### Complete the following
- A) In the Morgan County history excerpt, where did George Corner, Jr., settle in 1796?
- B) Carry on the Morgan County history excerpt from the end of its final sentence, in the same style.
[Opening Supplied text section]
42 - HISTORY OP MORGAN COUNTY, OHIO.


themselves was their science of war. They seldom brought on an attack without a sure prospect of victory, with the loss of few men; and if mistaken, and likely to lose many men to gain a victory, they would retreat and wait for a better opportunity. If surrounded, however, they fought while there was a man alive, rather than surrender. A Delaware chief, called Captain Jacobs, being with his warriors surrounded, took possession of a house, defended themselves for some time, and killed a number of the whites. When called on to surrender, he said he and his men were warriors, and they would all fight while life lasted. Being told that they would be well used if they surrendered, and that, if not, the house would be burned over their heads, he replied that he could eat fire, and when the house was in flames he and his men marched out in a fighting position and were all killed."


We will close the chapter by supplementing the above interesting reminiscences by others of a later date, furnished by Wm. Corner.


Mr. Corner states that his father, George Corner, Jr., located in 1796 in the southeastern part of what is now known as Morgan County, on Wolf Creek, five miles west of where Beverly now is.


He says that the only road then was the old Indian trail, which led from the region of the Northwest to Southeastern Virginia, which he locates in Morgan County, as coming down Wolf Creek to the Mills Hall Farm, thence over the hill and down the ridge, about thirty rods east of Eve's Schoolhouse, to Little Wolf Creek, to the place originally owned by Jeremiah Stevens on the old Harmar and Lancaster road ; thence over the ridge through the place of Wm. Picket on one of the branches of Bald Eagle; down that creek to the Muskingum; thence on the ridge down the river to "Big Rock," above Luke Chute, then over the hill and across Wolf Creek, at the mouth of Turkey Run, through the place of George Corner and Quigley's Flat, across the south branch of Wolf Creek, two miles above the Forks ; thence in a southeast direction to the mouth of the Little Kanawha, thence to the Big Kanawha, and through East Virginia to Richmond.
[Closing Supplied text section]
[Opening Data supplied section]
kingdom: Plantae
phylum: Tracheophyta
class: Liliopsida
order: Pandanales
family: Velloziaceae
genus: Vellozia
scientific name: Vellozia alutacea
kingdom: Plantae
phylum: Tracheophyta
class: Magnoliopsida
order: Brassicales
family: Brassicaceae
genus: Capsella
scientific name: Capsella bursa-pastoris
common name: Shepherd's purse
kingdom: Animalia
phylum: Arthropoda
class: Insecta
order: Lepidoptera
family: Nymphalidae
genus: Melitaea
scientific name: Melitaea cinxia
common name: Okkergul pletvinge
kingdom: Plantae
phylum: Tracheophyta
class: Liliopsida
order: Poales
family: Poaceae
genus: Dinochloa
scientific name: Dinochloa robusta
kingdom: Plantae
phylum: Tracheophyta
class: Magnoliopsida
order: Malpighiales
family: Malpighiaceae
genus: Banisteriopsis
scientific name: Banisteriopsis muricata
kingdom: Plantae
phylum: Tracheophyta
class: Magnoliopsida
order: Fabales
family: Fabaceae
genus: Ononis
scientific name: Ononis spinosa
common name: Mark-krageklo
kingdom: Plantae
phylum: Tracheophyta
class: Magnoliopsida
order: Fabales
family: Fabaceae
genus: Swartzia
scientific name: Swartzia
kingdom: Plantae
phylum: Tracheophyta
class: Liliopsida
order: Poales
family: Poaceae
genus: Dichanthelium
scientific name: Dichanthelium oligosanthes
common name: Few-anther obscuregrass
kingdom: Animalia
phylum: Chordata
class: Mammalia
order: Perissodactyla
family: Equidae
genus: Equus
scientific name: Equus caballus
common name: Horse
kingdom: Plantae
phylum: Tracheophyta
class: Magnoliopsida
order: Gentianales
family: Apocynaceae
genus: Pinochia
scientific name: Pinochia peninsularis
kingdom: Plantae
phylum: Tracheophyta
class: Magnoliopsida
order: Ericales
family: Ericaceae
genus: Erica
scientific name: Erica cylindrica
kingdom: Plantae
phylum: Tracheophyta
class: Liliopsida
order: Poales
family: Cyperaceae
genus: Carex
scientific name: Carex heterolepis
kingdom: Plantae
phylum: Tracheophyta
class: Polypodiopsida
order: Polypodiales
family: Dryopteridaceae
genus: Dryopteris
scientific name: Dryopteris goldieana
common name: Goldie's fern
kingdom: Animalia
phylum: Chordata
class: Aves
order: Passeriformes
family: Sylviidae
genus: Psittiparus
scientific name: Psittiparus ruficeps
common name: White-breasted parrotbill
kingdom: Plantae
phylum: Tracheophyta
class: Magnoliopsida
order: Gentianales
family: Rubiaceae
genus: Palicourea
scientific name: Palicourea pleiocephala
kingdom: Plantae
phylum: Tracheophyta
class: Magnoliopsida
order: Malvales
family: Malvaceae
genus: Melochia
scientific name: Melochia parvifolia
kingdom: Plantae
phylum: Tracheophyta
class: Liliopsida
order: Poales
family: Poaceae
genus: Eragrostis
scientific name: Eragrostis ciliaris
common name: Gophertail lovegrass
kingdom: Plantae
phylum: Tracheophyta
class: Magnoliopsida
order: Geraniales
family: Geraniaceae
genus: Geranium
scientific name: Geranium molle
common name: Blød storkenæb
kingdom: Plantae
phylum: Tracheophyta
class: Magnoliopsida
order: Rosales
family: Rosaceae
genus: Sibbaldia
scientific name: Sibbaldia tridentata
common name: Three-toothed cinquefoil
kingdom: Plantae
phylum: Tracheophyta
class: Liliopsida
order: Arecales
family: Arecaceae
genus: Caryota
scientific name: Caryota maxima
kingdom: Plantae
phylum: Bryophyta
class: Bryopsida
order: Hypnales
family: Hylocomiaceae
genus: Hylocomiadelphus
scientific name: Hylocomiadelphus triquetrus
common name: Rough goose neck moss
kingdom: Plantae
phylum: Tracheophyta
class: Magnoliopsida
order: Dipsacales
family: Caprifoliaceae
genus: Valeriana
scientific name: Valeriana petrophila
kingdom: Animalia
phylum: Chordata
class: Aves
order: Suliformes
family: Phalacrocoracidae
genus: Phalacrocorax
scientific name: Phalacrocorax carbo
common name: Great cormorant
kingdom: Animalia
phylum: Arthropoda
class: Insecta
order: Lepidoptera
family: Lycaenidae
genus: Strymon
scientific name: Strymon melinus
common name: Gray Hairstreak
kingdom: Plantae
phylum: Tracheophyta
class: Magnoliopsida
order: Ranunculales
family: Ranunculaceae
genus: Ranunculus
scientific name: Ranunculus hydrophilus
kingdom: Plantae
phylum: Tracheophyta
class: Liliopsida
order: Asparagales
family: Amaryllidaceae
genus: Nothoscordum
[Closing Data supplied section]
### Response list
- A) He settled on Wolf Creek, in the southeastern part of what is now Morgan County, five miles west of where Beverly now is.

- B)
This trail, which had been used perhaps for a century, as a route for carrying furs from the Far West to trade for blankets, and guns , and powder, was worn in some places to the depth of a foot, as the Indians passed their ponies, as in their own marches, in single file.


Mr. Corner gives an instance of the confidence which, at that time of peace, the whites and Indians placed in each other, and of Indian superstition. The elder Samuel Miller had settled near where the trail crossed Wolf Creek. Two Indians, Who had been partaking of his hospitalities, said to him, "Send boy with horse; we kill buck for him." Accordingly, Edward Miller, father of Edward and John Miller, of Malta, Ohio, was mounted on a horse, started with them, and was to keep the trail, while they hunted on either side. They passed on until night overtook them at the mouth of Little Wolf Creek, but had killed no game.


Early in the morning, when they awakened, Edward observed one of the Indians steaming something in a cup, who would not speak even when spoken to. After drinking of the concoction which he had prepared he moved from the fire and began to vomit. Edward


43 - TERRITORIAL GOVERNMENT AND PUBLIC LANDS.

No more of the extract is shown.